Actually getting paid took about 6 months - so for a while, it wasn’t clear that this really would be such an awesome business. But then in October, another interesting thing happened. One of our existing clients asked us to help them hire a full-time employee. We delivered awesome results within just two weeks, designing and running a whole hiring process, and the client is absolutely thrilled with the results.

We didn’t get paid on that one until January.

Anyway, what I’m here to say is, it’s three years deep, and we’re still open for business.

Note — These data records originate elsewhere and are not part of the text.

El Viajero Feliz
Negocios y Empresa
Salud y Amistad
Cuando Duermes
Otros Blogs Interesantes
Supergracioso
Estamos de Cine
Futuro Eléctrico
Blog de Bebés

My forecast for 2019 is murky.

Recruiting is most interesting line of business because it scales nicely and has room to benefit from technology, especially augmented reality and user experience improvements. A perennial challenge is finding new recruiting clients through cold prospecting rather than having them find us. But: we’re working on this!

It’s likely that we will continue with consulting services. We have some super big projects on the horizon, but they’re early stage and may fall through.

We will continue helping match businesses with technical freelancers for small projects :-) It’s not much money, but it’s rewarding and it keeps us plugged into the community.

Finally, we will be pursuing several small projects throughout the year. To have content to write about is one reason. To produce more small income producing channels in order to keep this independent business sustainable and growing. And to manufacture segues into really big businesses.